Feel free to send this as a PR; I haven't ever managed a python and r package in the same repo [perhaps you have - lmk about folder structure if so]

grantmcdermott commented 2 months ago

Cool, cool. I'm up against work deadlines before I head out for a mini-break, so can't promise anything right away... but maybe I get another jolt of motivation this evening. Who knows?

RE: the general structure. I believe it should be as simple as moving each language to its own sub-folder and have users install against the relevant sub-targets. I'm less sure about the CI infra and testsuite.

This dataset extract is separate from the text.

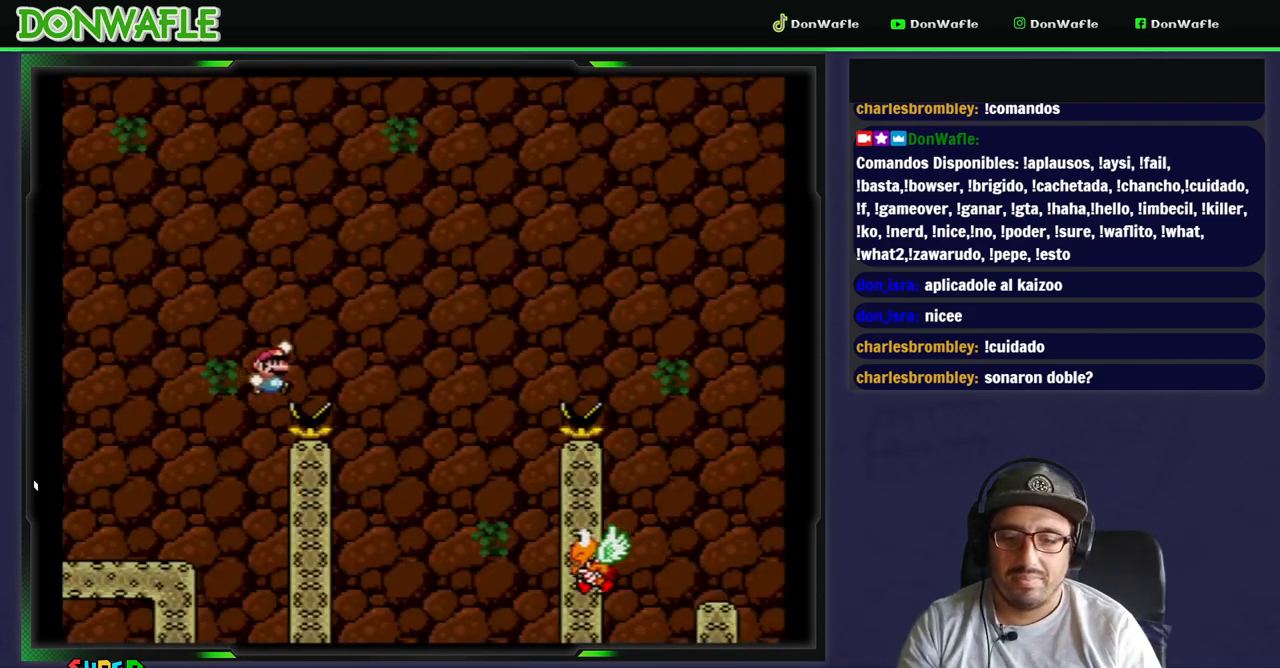
{"buttons": ["B", "Y", "DPAD_LEFT"], "events": [[300, "B", "up"], [450, "DPAD_RIGHT", "up"], [483, "B", "down"], [483, "DPAD_LEFT", "down"]]}
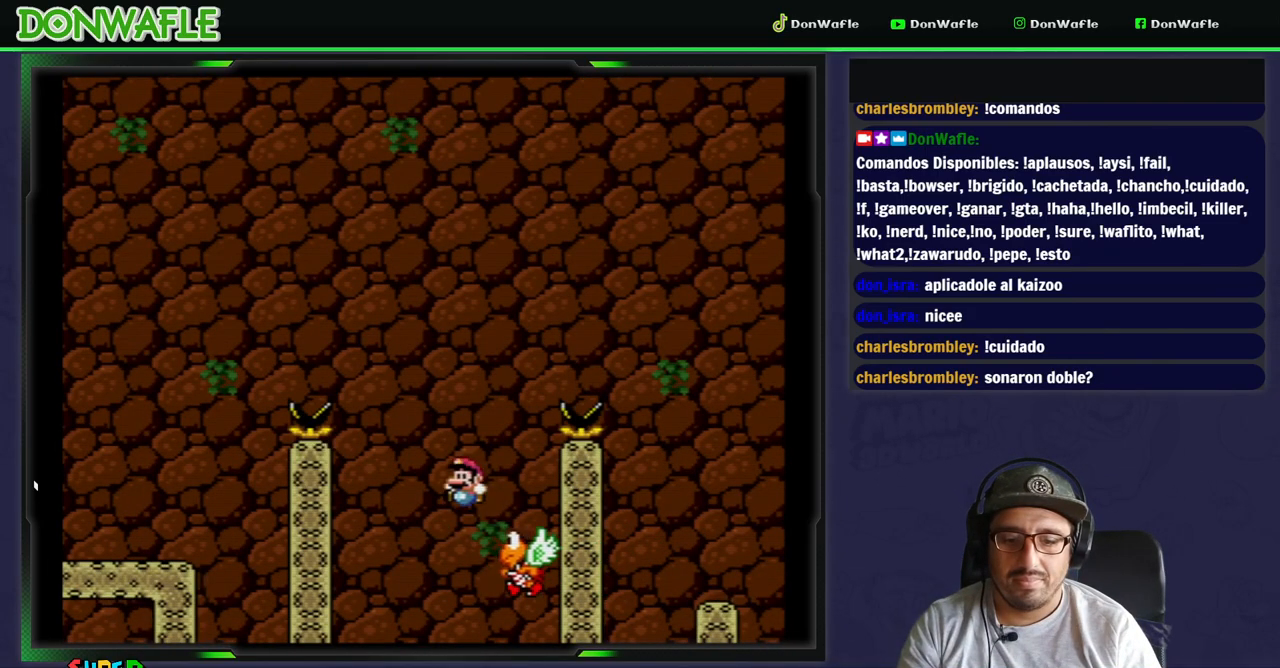
{"buttons": ["B", "Y"], "events": [[150, "DPAD_RIGHT", "down"], [183, "DPAD_LEFT", "up"], [500, "DPAD_RIGHT", "up"]]}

We may have to configure separate workflow files.

apoorvalal commented 2 months ago

honestly it might be easier to just have a separate repo for the R package; most cases i've seen with py/r living in the same repo is when they rely on the same underlying C++ code or sth, which is not the case here. I'd be happy to contribute to a self-contained R package that you could spin up on your own.